**Exercise instructions**
Search the data for the string "deeper" and extract every line where it appears.

**Given records**
----------

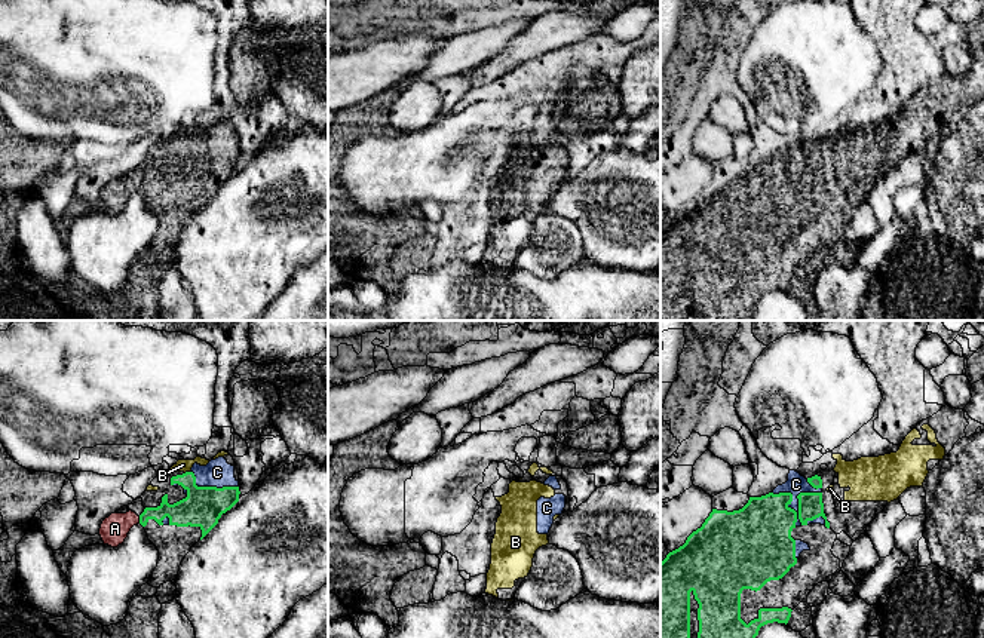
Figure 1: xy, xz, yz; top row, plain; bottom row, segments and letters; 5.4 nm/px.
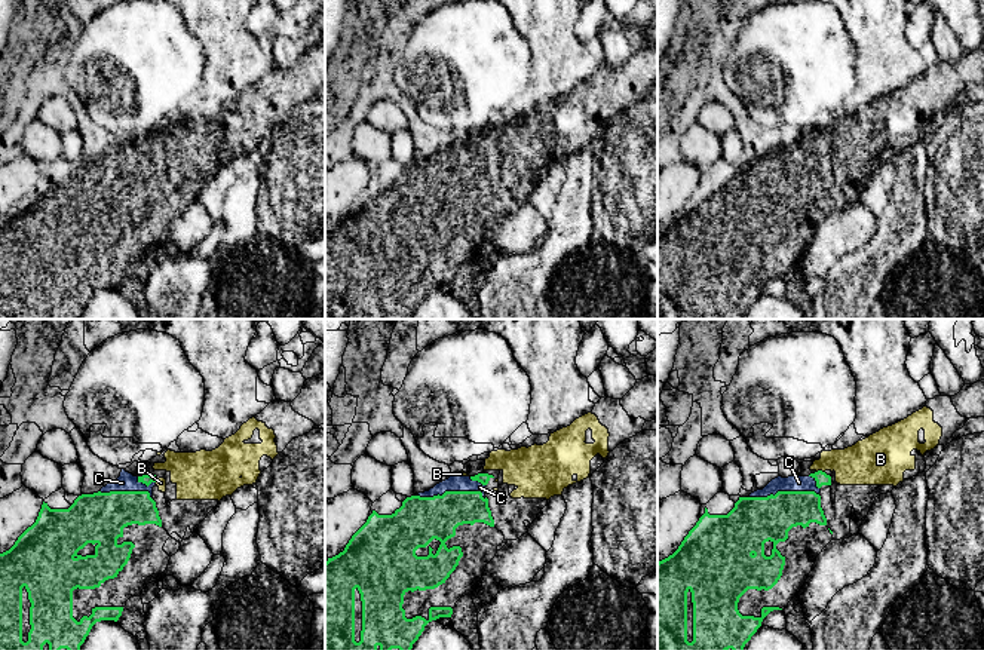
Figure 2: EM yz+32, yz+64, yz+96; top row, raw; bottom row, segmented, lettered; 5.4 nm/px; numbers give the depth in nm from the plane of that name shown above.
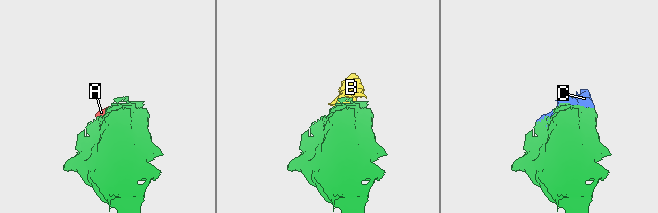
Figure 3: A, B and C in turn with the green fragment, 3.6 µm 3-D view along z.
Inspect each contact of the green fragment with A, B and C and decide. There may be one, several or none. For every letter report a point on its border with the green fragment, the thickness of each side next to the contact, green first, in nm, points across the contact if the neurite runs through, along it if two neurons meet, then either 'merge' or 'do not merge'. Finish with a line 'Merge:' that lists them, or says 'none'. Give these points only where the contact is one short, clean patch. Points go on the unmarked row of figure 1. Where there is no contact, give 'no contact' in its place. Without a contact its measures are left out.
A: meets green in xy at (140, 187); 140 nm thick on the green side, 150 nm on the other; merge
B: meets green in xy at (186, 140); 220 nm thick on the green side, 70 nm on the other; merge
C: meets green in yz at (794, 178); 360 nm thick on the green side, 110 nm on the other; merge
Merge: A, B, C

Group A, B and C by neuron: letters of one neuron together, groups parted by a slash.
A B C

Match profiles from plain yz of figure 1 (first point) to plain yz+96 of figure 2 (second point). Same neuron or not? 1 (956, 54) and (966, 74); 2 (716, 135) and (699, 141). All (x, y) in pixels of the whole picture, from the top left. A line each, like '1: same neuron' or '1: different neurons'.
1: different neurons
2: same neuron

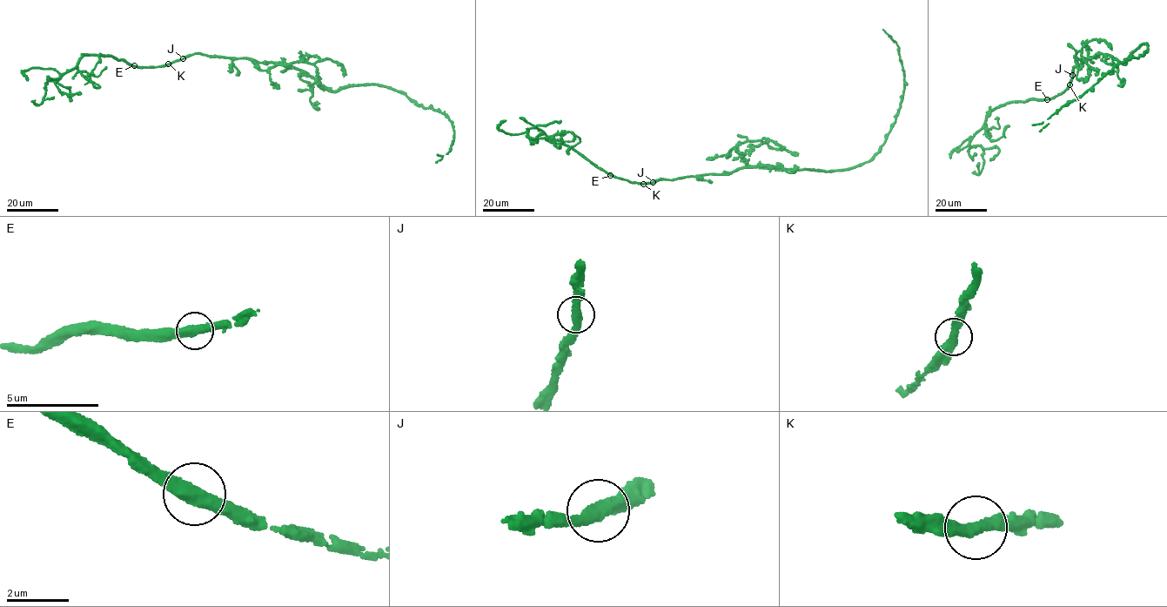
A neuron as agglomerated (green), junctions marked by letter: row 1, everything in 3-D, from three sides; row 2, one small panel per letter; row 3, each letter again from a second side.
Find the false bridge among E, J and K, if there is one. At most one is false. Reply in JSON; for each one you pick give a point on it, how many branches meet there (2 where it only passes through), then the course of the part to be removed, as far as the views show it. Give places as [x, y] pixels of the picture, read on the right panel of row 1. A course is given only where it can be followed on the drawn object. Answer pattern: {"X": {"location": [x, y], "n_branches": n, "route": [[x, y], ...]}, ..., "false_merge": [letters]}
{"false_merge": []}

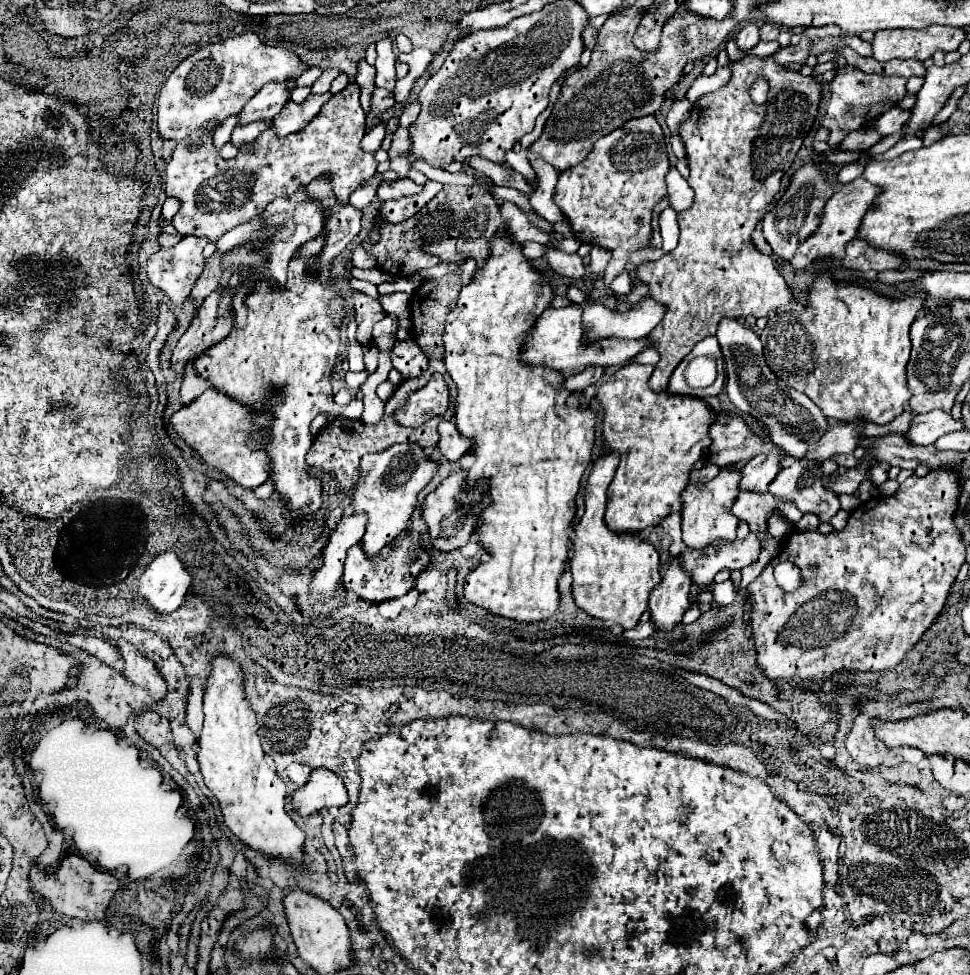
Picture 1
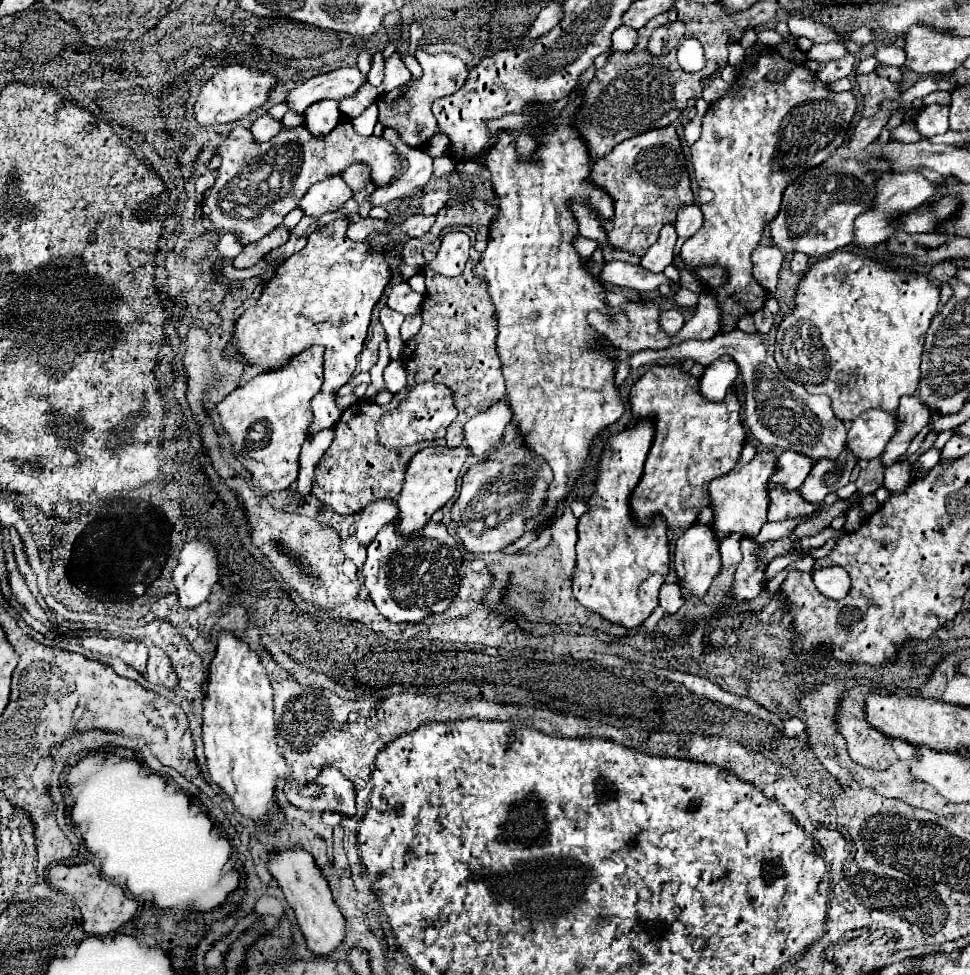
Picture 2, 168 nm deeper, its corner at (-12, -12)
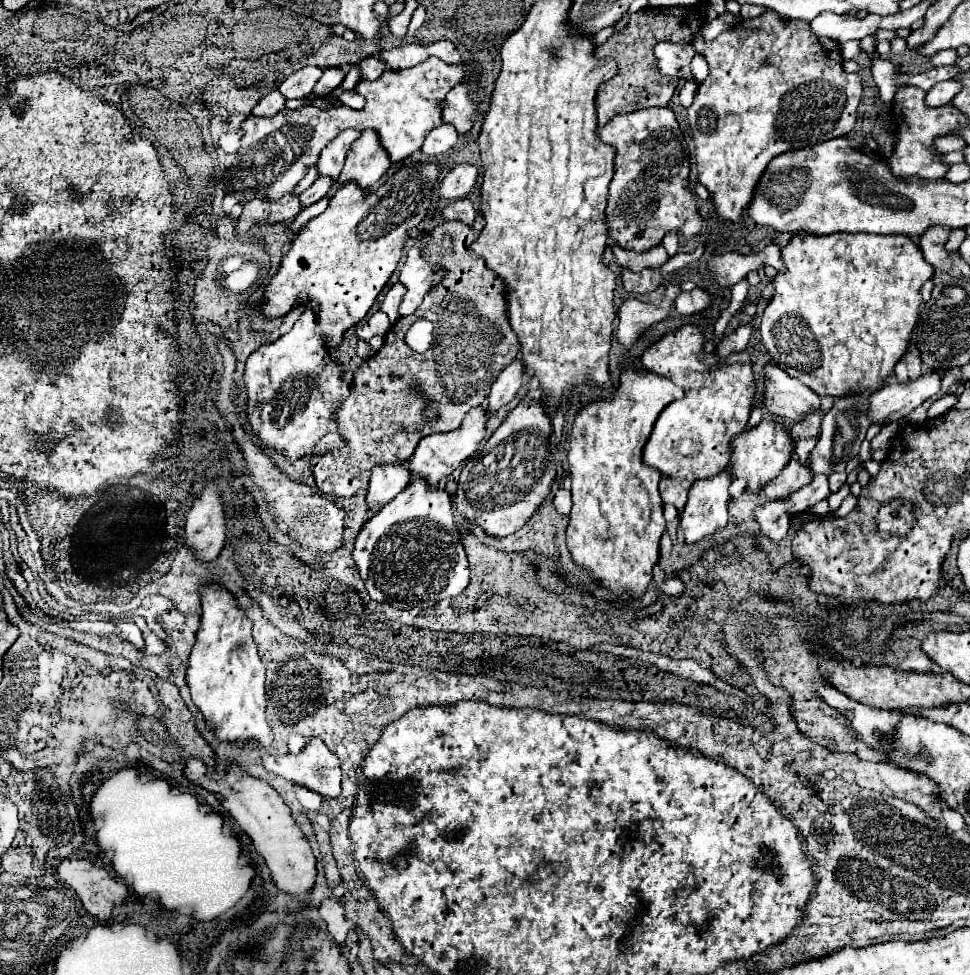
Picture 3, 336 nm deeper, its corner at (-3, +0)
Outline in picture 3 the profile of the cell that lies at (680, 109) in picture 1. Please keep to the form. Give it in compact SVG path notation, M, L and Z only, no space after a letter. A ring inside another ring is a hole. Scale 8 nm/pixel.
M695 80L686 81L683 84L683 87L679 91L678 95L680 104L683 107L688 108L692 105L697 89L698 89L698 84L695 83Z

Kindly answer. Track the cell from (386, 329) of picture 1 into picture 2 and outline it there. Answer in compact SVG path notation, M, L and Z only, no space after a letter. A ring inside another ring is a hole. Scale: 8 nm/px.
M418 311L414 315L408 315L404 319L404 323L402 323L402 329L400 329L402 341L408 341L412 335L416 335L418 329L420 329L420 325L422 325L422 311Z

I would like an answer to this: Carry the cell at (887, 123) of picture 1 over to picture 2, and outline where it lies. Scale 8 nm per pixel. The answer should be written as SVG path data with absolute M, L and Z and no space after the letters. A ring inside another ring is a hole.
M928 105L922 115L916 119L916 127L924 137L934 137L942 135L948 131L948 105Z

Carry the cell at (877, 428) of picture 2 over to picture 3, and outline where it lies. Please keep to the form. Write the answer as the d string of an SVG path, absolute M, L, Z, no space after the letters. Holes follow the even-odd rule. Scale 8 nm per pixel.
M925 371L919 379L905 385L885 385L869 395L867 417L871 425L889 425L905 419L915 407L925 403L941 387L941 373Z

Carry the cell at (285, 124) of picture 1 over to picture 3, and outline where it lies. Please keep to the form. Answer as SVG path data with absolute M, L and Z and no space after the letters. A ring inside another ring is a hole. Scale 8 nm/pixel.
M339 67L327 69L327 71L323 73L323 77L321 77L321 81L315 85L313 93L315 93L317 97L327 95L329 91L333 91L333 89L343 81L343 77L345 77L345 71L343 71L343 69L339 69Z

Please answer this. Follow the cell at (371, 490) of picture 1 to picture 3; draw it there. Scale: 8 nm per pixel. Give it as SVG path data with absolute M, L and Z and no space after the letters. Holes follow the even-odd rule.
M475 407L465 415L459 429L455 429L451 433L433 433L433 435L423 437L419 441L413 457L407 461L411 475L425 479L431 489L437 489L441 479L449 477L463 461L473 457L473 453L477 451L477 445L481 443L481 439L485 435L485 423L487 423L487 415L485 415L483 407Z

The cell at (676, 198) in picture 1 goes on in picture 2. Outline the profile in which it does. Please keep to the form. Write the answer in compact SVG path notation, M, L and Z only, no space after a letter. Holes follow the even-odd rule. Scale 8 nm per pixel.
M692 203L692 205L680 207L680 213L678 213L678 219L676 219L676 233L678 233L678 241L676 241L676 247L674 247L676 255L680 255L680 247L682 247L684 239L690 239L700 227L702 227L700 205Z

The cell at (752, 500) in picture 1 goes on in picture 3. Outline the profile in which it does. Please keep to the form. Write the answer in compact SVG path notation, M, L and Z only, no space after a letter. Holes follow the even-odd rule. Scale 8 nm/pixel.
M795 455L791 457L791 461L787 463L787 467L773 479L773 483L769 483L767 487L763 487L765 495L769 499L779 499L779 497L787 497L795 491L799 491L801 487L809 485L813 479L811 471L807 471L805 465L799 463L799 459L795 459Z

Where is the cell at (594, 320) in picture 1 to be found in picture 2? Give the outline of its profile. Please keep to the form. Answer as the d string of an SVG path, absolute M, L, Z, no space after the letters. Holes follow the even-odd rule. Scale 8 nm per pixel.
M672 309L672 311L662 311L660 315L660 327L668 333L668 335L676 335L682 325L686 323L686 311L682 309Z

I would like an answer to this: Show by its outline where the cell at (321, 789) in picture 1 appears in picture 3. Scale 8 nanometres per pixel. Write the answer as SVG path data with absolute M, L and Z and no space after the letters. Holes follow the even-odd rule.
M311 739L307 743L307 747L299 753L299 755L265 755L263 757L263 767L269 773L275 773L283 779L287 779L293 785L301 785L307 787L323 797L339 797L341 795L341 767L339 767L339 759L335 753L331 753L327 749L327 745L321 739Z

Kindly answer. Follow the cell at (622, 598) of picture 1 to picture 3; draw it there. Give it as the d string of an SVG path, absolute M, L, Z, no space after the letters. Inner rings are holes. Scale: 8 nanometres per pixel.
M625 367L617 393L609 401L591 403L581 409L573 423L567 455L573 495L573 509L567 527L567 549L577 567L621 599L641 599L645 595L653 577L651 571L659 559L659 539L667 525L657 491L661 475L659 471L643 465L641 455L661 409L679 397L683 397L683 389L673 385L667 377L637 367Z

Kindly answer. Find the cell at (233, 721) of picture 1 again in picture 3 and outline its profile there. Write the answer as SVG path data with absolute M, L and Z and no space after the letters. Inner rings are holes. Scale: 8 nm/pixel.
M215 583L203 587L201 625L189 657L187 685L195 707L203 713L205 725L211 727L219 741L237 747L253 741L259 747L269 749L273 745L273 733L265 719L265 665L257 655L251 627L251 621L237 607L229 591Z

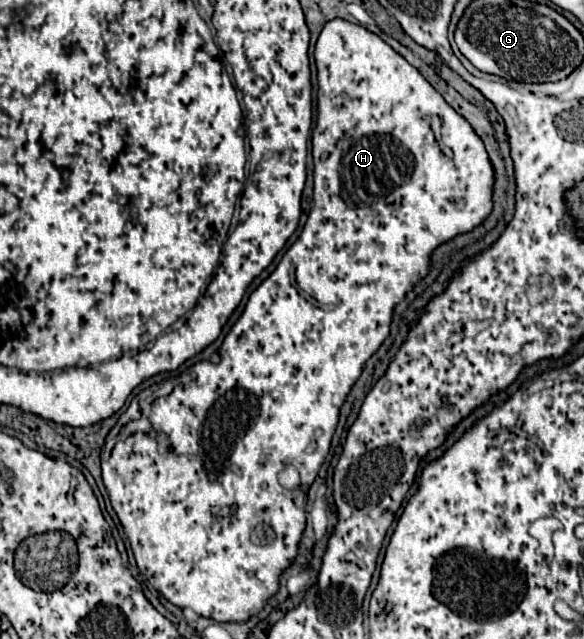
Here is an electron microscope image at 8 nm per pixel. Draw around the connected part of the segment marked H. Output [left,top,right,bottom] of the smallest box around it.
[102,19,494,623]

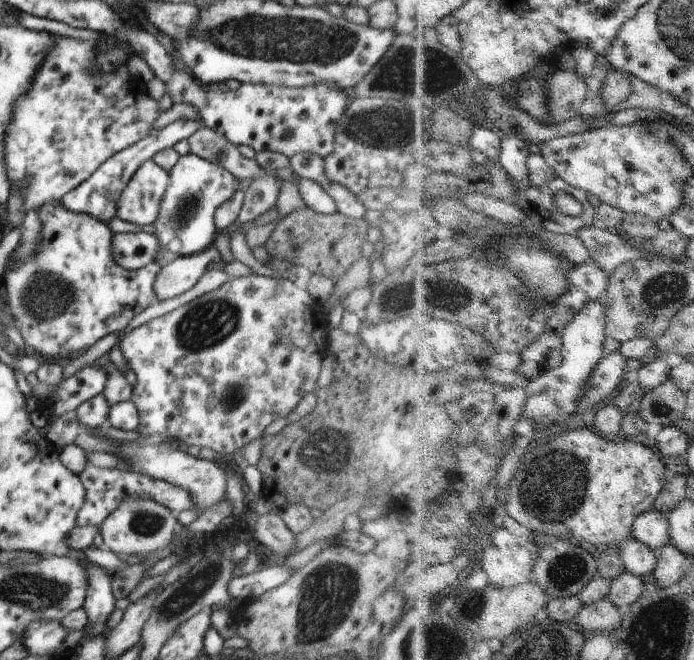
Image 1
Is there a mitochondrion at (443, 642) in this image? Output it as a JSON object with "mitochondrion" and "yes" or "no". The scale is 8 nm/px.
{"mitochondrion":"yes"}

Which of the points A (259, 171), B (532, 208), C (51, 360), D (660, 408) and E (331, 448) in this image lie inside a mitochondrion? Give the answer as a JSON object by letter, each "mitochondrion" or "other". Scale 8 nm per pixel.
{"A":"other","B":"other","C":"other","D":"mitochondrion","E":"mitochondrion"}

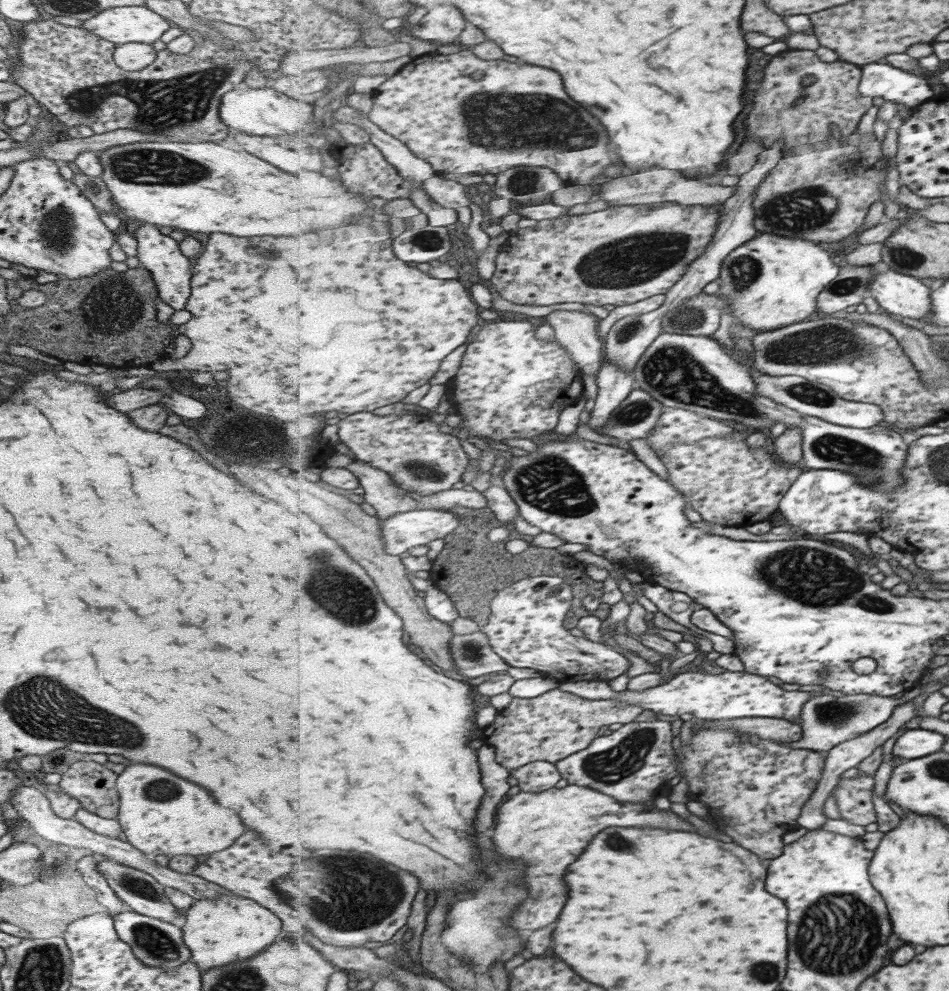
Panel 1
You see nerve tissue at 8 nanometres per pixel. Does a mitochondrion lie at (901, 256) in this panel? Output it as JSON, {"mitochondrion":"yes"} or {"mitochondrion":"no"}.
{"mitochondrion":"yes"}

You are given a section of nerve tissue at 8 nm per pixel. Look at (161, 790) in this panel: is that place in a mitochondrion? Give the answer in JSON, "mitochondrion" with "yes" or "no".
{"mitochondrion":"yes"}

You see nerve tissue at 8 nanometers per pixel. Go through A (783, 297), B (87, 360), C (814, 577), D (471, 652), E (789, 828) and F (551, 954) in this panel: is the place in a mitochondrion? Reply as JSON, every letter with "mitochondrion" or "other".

----------

**Result of this task**
Picture 2, 168 nm deeper, its corner at (-12, -12)
Picture 3, 336 nm deeper, its corner at (-3, +0)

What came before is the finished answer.